* **任务 A**
请把正文中从“2020年5月28日,第十三”开始、一直到“登记,是否影响转让的有效性?”为止的部分原样照录下来。
* **任务 B**
用两句话概括正文。
* **任务 C**
根据正文，物权法中明确物权公示主义原理的是哪一条？

* **正文**
=-=-=

2020-07-30路竞祎刘小丽张志杰刘建剑

债券 2020年7期
关键词:抵销债务人证券化

路竞祎 刘小丽 张志杰 刘建剑

摘要:作为首部以“法典”命名的基础性、综合性法律,民法典不可避免地会对资产证券化产生影响。本文研究了民法典相较担保法、合同法、物权法等的相关条文变化,总结出民法典对资产证券化的六大影响,即统一了认识、填充了空白、稳定了预期、弥补了瑕疵、预留了空间,但也留下了懸念。

关键词:民法典  资产证券化

2020年5月28日,第十三届全国人民代表大会第三次会议表决通过《中华人民共和国民法典》(以下简称“民法典”)。民法典是新中国成立以来第一部以“法典”命名的基础性、综合性法律,被誉为“社会生活的百科全书”,在我国民商合一的传统下将对金融等商事活动产生广泛影响。

具体到资产证券化领域,笔者立足法律实践,研究了民法典相比自2021年起将被正式取代的担保法、合同法、物权法等相关法律条文的变化,总结出民法典对资产证券化的六大影响,即统一了认识、填充了空白、稳定了预期、弥补了瑕疵、预留了空间,但也留下了悬念。

统一了认识

民法典是对现行民事单行法规的系统性编订纂修,其中纯属新增的表述很少,但其结合法理及法的实践对现行的、制定于不同时期的单行法条文进行了梳理,对涉及资产证券化等民商事活动的常用规则进行了澄清。

典型实例:明确了抵押权随主债权转让无需登记

物权法中,一方面第二十四条明确了物权公示主义原理,即规定“物权的设立、变更、转让和消灭,未经登记,不得对抗善意第三人”;另一方面第一百九十二条明确了主债权转让、从权利随之转移原理,即规定“债权转让的,担保该债权的抵押权一并转让,但法律另有规定或者当事人另有约定的除外”。在资产证券化中,抵押权等既有担保物权的转让非常多见,应当优先适用哪个原理?如果体量庞大的担保物权难以及时办理转移登记或变更登记,是否影响转让的有效性?

=-=-=

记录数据
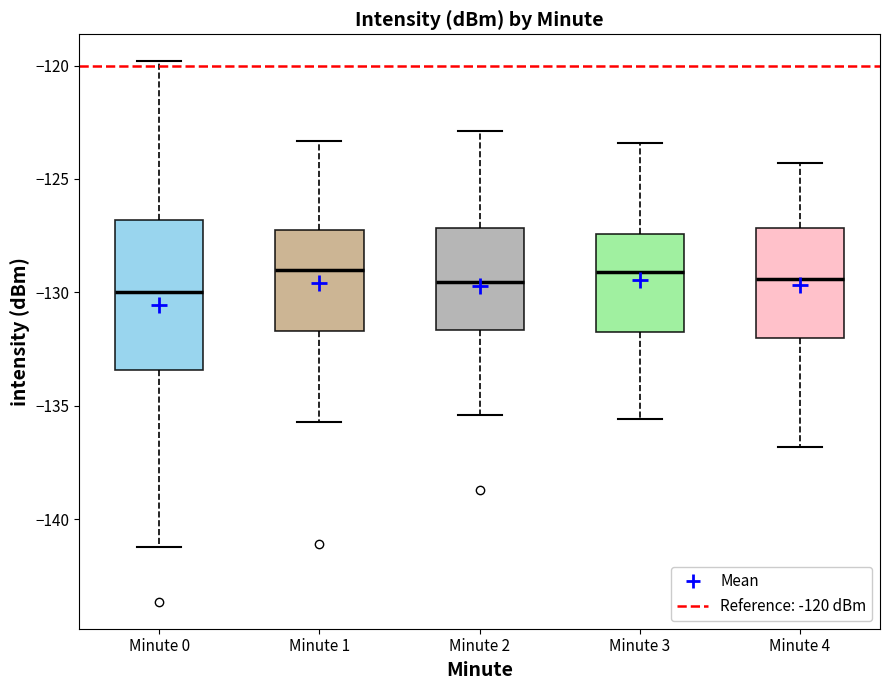

Where does the upper whisker of the box for Minute 3 end on the y-axis? The values are not printed on the chart, so give them approximately, as read against the axis.

-123.5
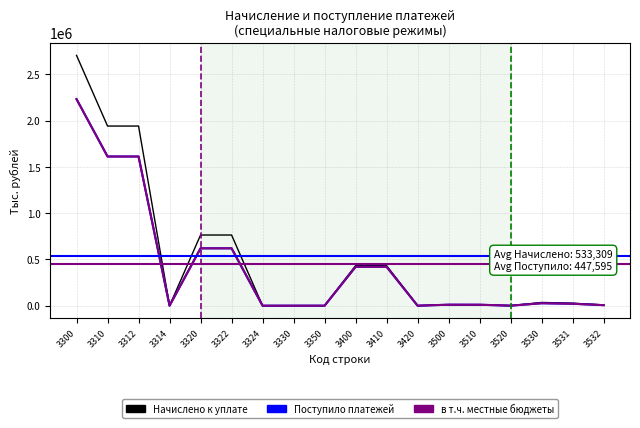

Is the value of Начислено к уплате at 3322 greater than the value of Поступило платежей at 3320?

Yes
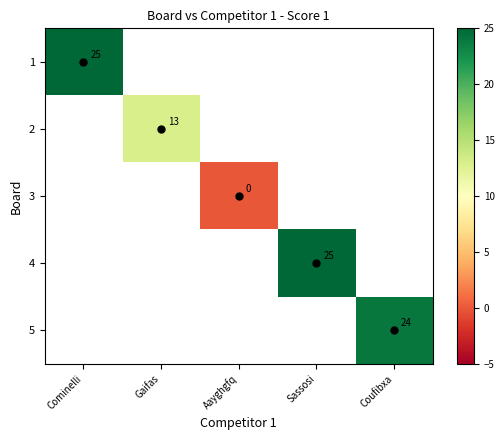

What is the highest value of the 1 series?

25.0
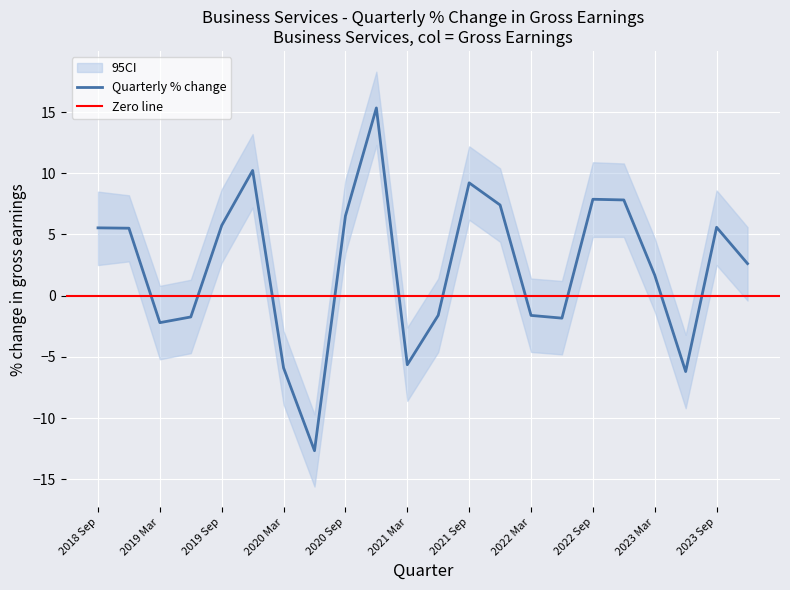

Between 2018 Dec and 2020 Mar, which is larger?

2018 Dec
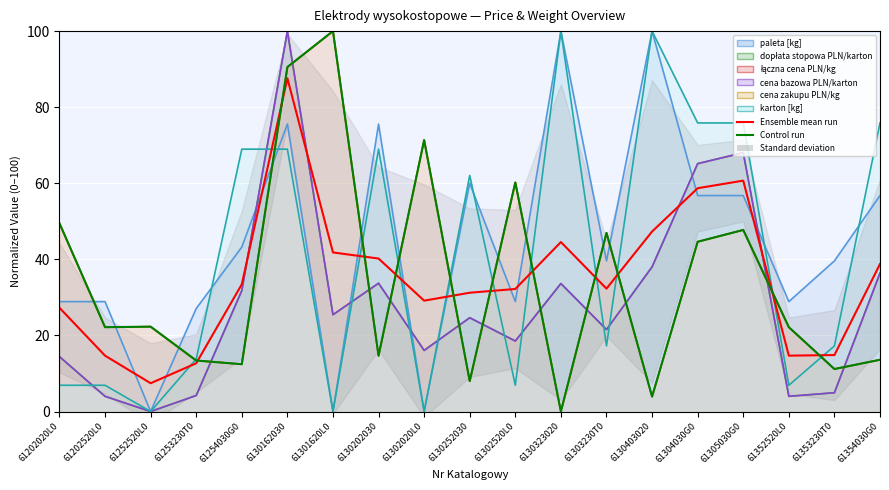

Which label corresponds to the largest value in the chart?

61301620L0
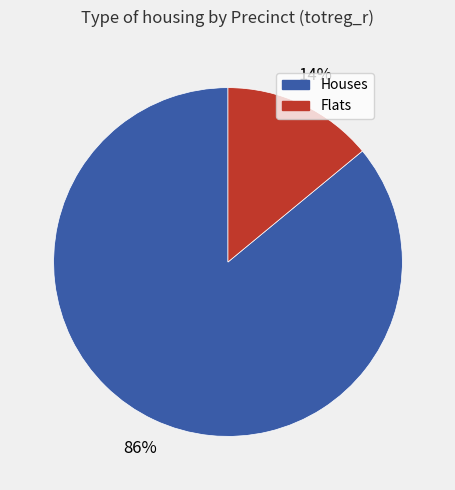

Is there a majority slice in this chart?

Yes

=-=-=

* **输出 A**
2020年5月28日,第十三届全国人民代表大会第三次会议表决通过《中华人民共和国民法典》(以下简称“民法典”)。民法典是新中国成立以来第一部以“法典”命名的基础性、综合性法律,被誉为“社会生活的百科全书”,在我国民商合一的传统下将对金融等商事活动产生广泛影响。

具体到资产证券化领域,笔者立足法律实践,研究了民法典相比自2021年起将被正式取代的担保法、合同法、物权法等相关法律条文的变化,总结出民法典对资产证券化的六大影响,即统一了认识、填充了空白、稳定了预期、弥补了瑕疵、预留了空间,但也留下了悬念。

统一了认识

民法典是对现行民事单行法规的系统性编订纂修,其中纯属新增的表述很少,但其结合法理及法的实践对现行的、制定于不同时期的单行法条文进行了梳理,对涉及资产证券化等民商事活动的常用规则进行了澄清。

典型实例:明确了抵押权随主债权转让无需登记

物权法中,一方面第二十四条明确了物权公示主义原理,即规定“物权的设立、变更、转让和消灭,未经登记,不得对抗善意第三人”;另一方面第一百九十二条明确了主债权转让、从权利随之转移原理,即规定“债权转让的,担保该债权的抵押权一并转让,但法律另有规定或者当事人另有约定的除外”。在资产证券化中,抵押权等既有担保物权的转让非常多见,应当优先适用哪个原理?如果体量庞大的担保物权难以及时办理转移登记或变更登记,是否影响转让的有效性?

* **输出 B**
民法典于2020年5月28日由第十三届全国人民代表大会第三次会议表决通过，是新中国成立以来第一部以“法典”命名的基础性、综合性法律。作者研究了民法典相比担保法、合同法、物权法等相关法律条文的变化，总结出它对资产证券化的六大影响：统一了认识、填充了空白、稳定了预期、弥补了瑕疵、预留了空间，但也留下了悬念。

* **输出 C**
第二十四条。